» Your assignment:
In the records below, find the line with "positive7, 2020-03-18: 130 -> 184" and the line with "positive7, 2020-04-07: 1092 -> 1110"; return exactly those lines and every line between them.
········
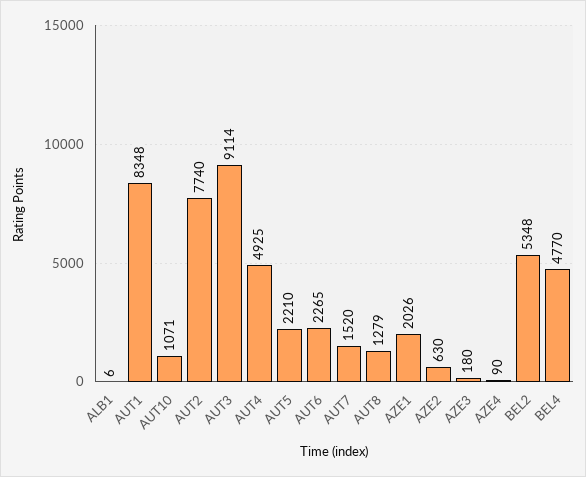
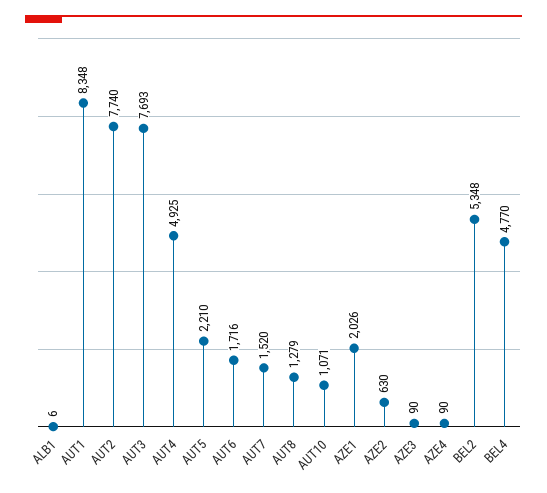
AUT3: 9114 -> 7693
AUT6: 2265 -> 1716
AZE3: 180 -> 90

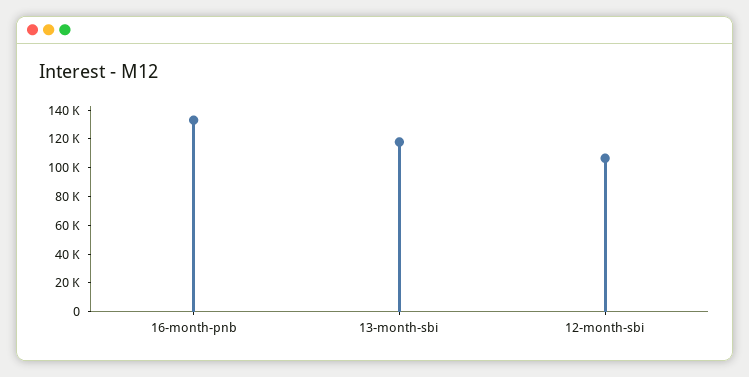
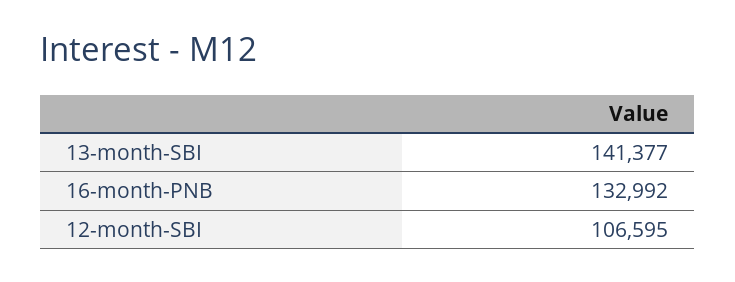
13-month-sbi: 120000 -> 141377

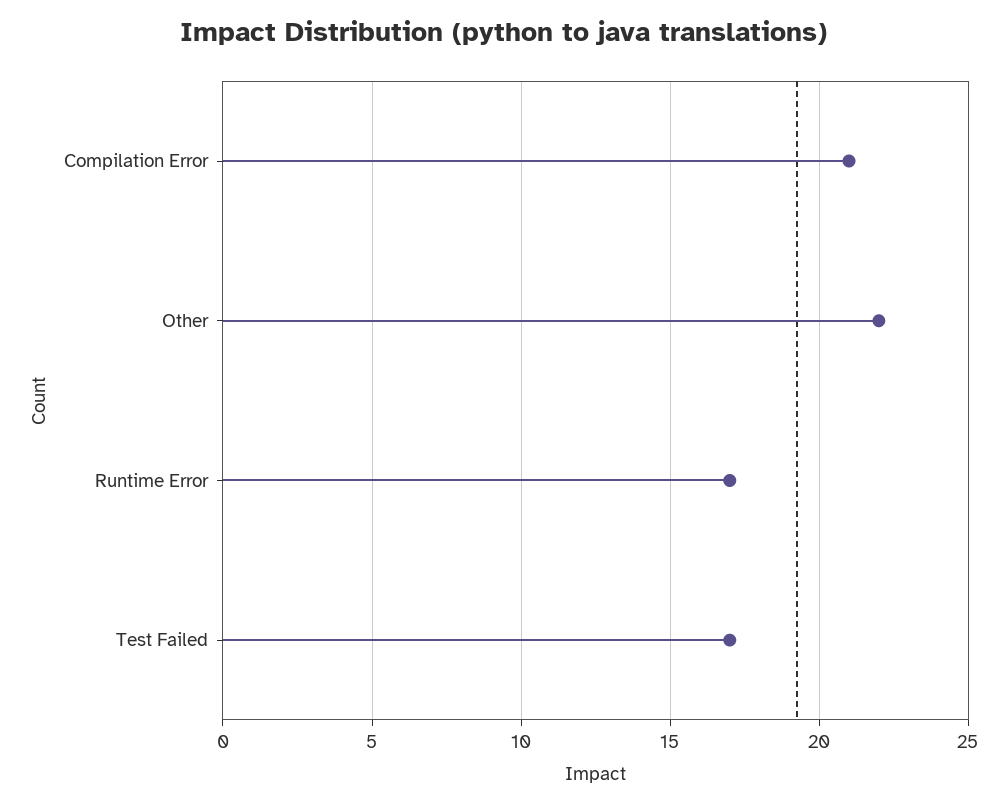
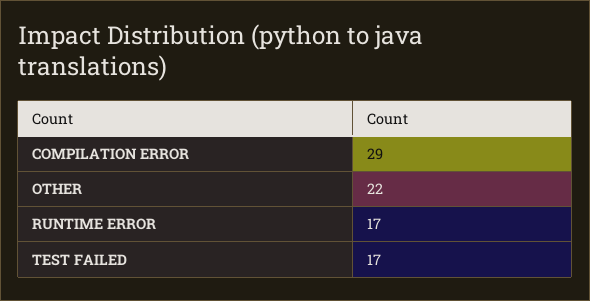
Compilation Error: 21 -> 29

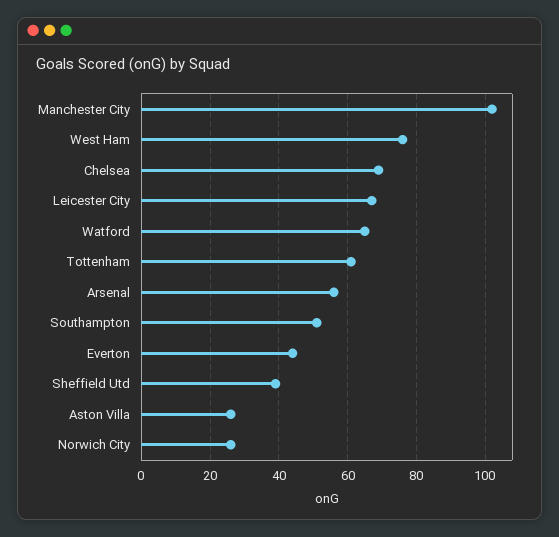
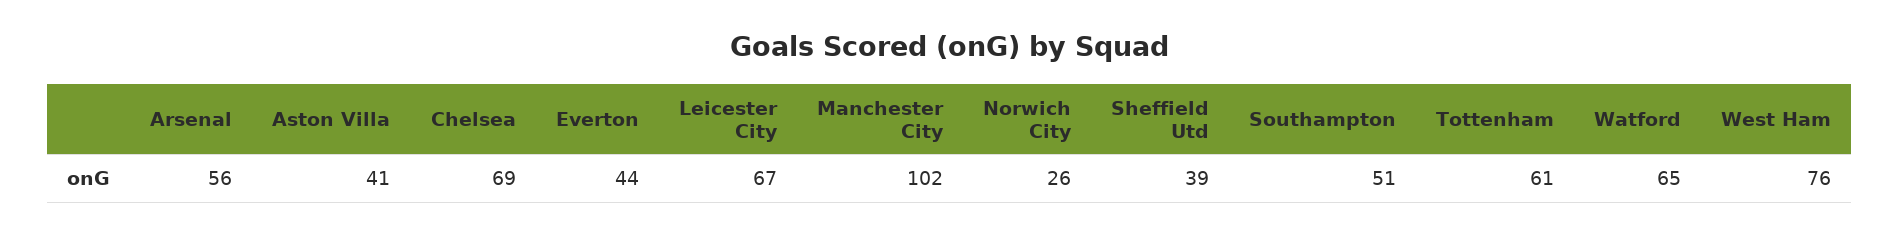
Aston Villa: 25 -> 41

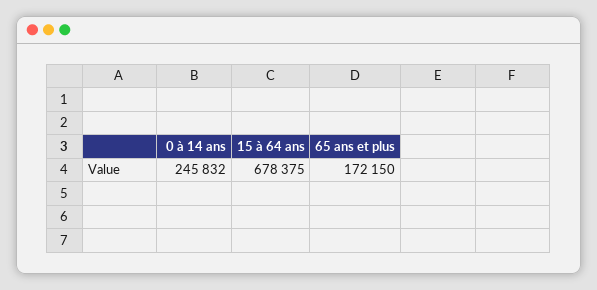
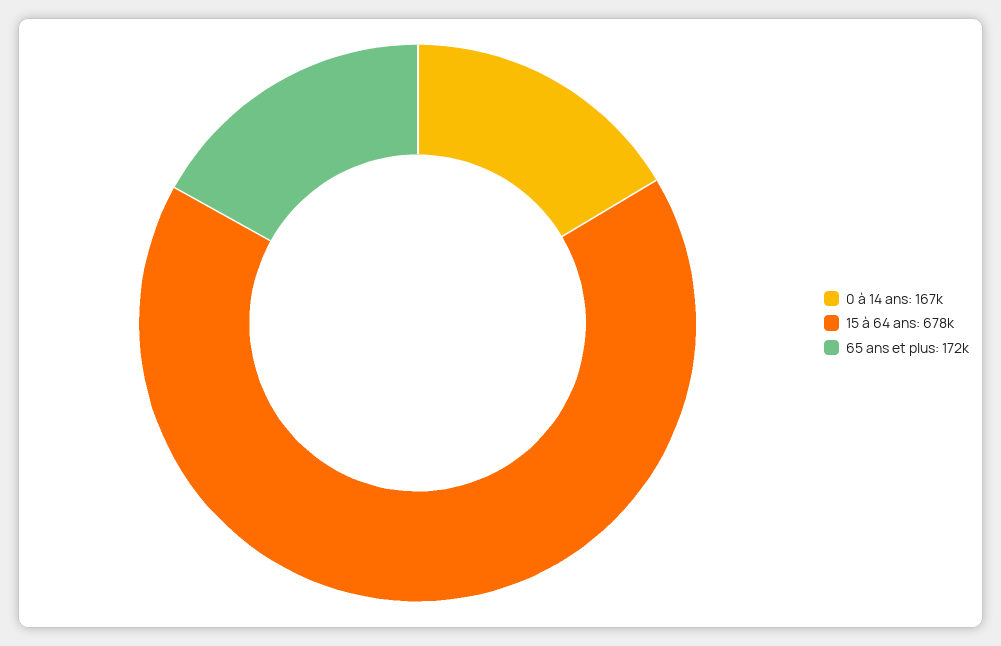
0 à 14 ans: 245832 -> 167000

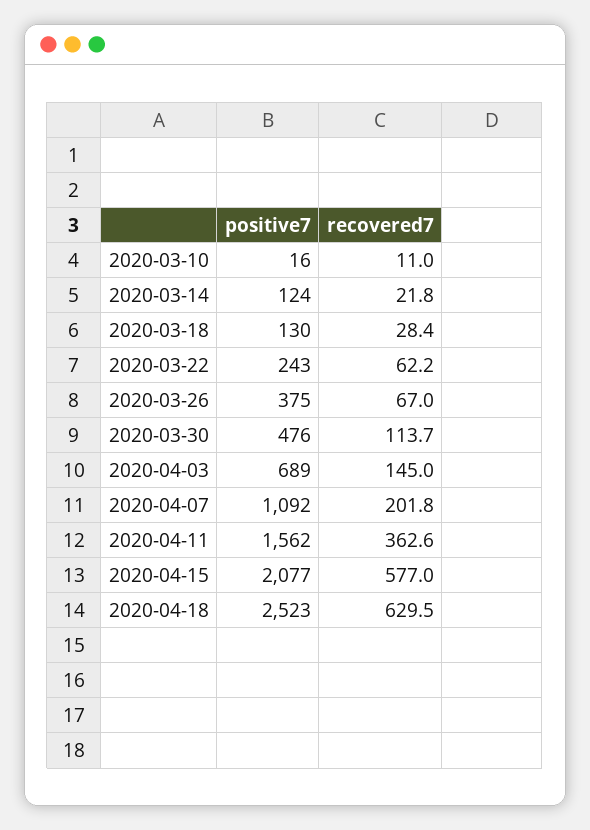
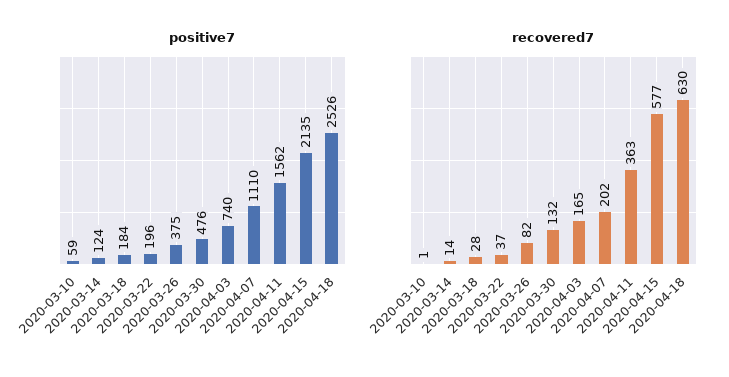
positive7, 2020-03-10: 16 -> 59
recovered7, 2020-03-10: 11 -> 1
recovered7, 2020-03-14: 21.8 -> 14
positive7, 2020-03-18: 130 -> 184
positive7, 2020-03-22: 243 -> 196
recovered7, 2020-03-22: 62.2 -> 37
recovered7, 2020-03-26: 67 -> 82
recovered7, 2020-03-30: 113.7 -> 132
positive7, 2020-04-03: 689 -> 740
recovered7, 2020-04-03: 145 -> 165
positive7, 2020-04-07: 1092 -> 1110
positive7, 2020-04-15: 2077 -> 2135
positive7, 2020-04-18: 2523 -> 2526

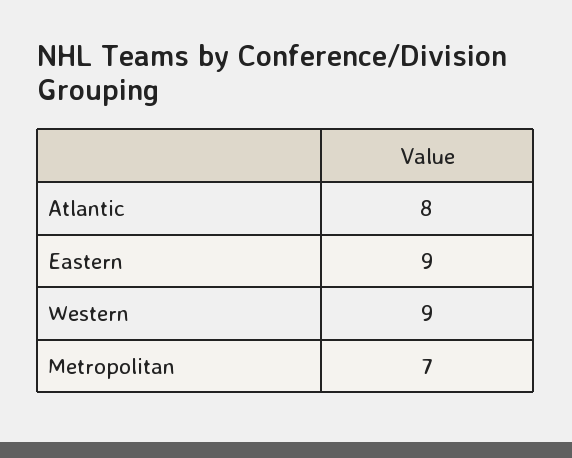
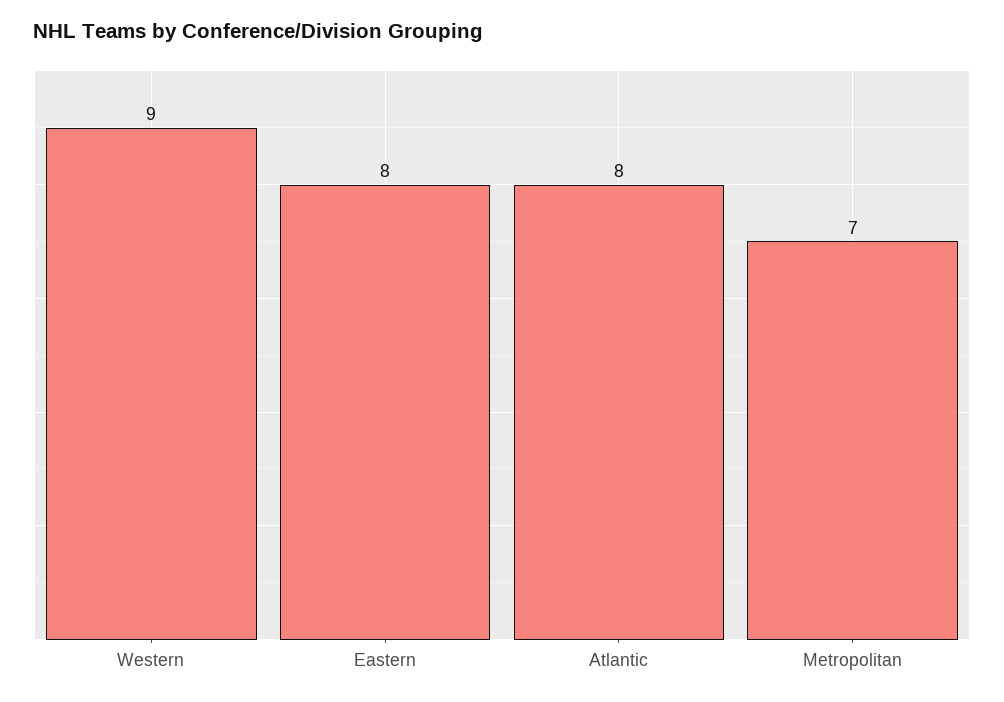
Eastern: 9 -> 8

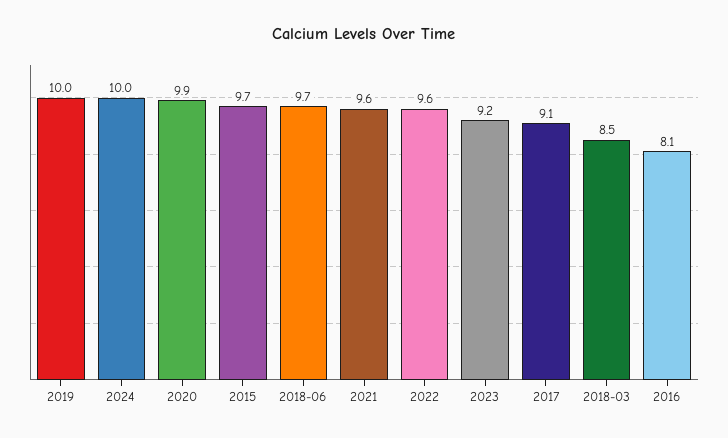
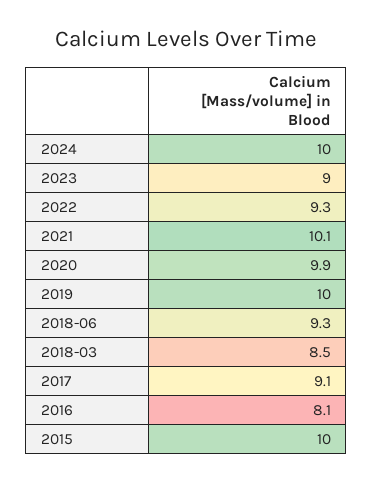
2015: 9.7 -> 10
2018-06: 9.7 -> 9.3
2021: 9.6 -> 10.1
2022: 9.6 -> 9.3
2023: 9.2 -> 9

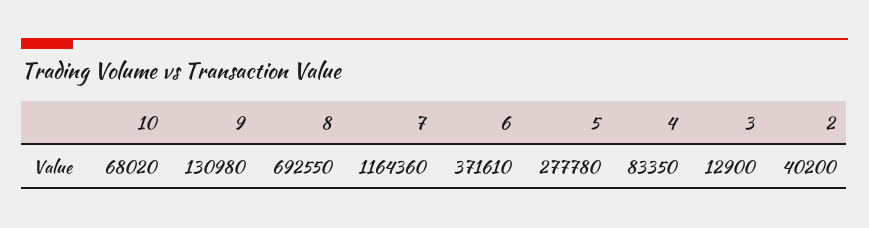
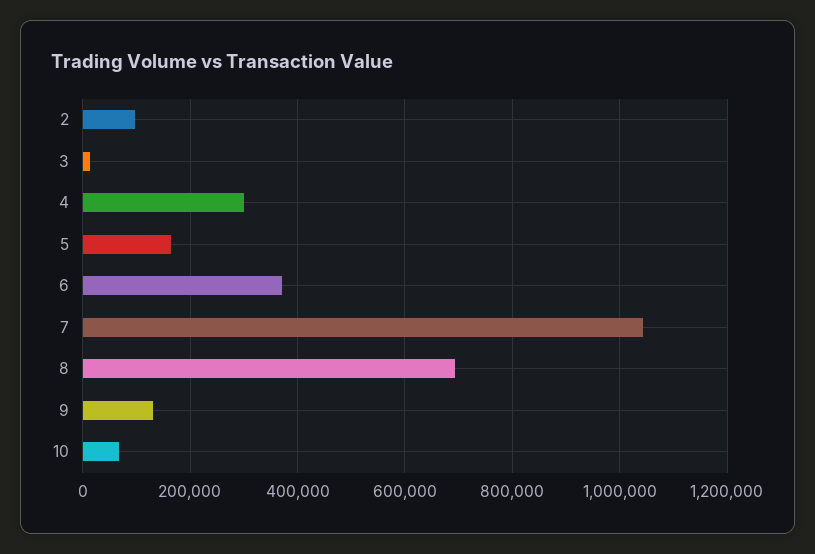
7: 1164360 -> 1040000
5: 277780 -> 160000
4: 83350 -> 300000
2: 40200 -> 100000

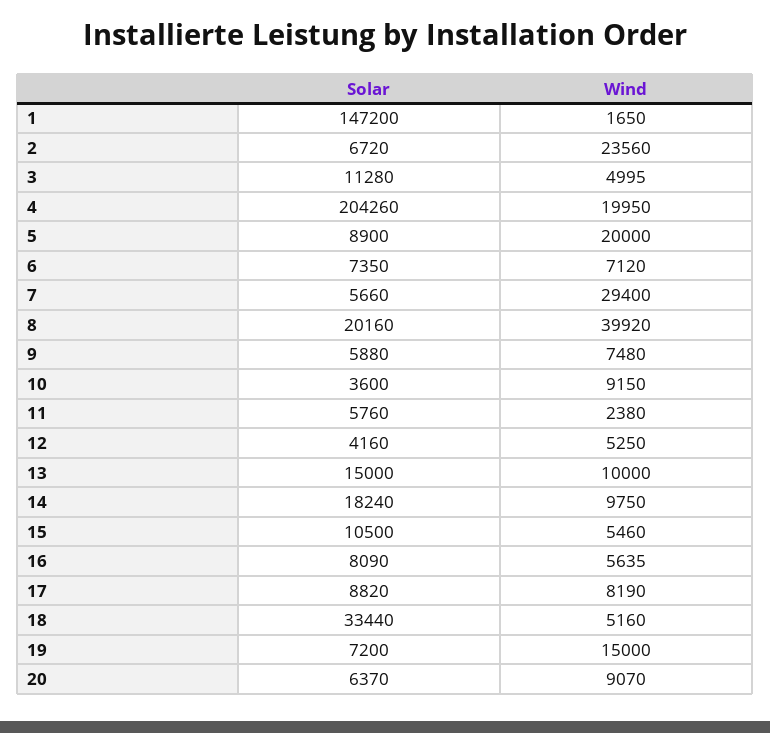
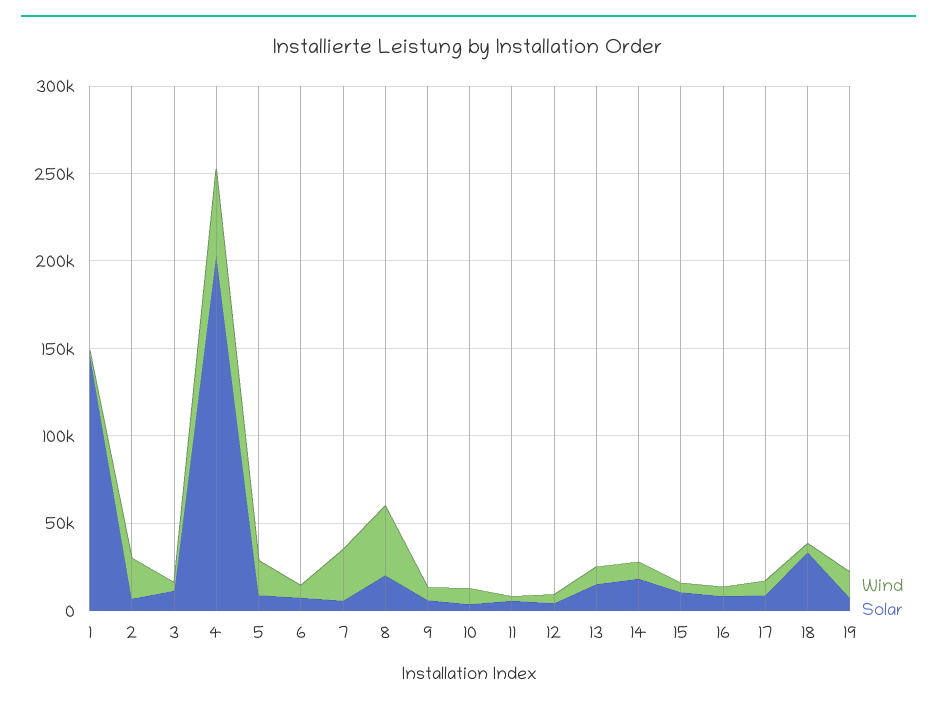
Wind, 4: 19950 -> 50000
Solar, 20: 6370 -> none
Wind, 20: 9070 -> none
········
» Solution for this problem:
positive7, 2020-03-18: 130 -> 184
positive7, 2020-03-22: 243 -> 196
recovered7, 2020-03-22: 62.2 -> 37
recovered7, 2020-03-26: 67 -> 82
recovered7, 2020-03-30: 113.7 -> 132
positive7, 2020-04-03: 689 -> 740
recovered7, 2020-04-03: 145 -> 165
positive7, 2020-04-07: 1092 -> 1110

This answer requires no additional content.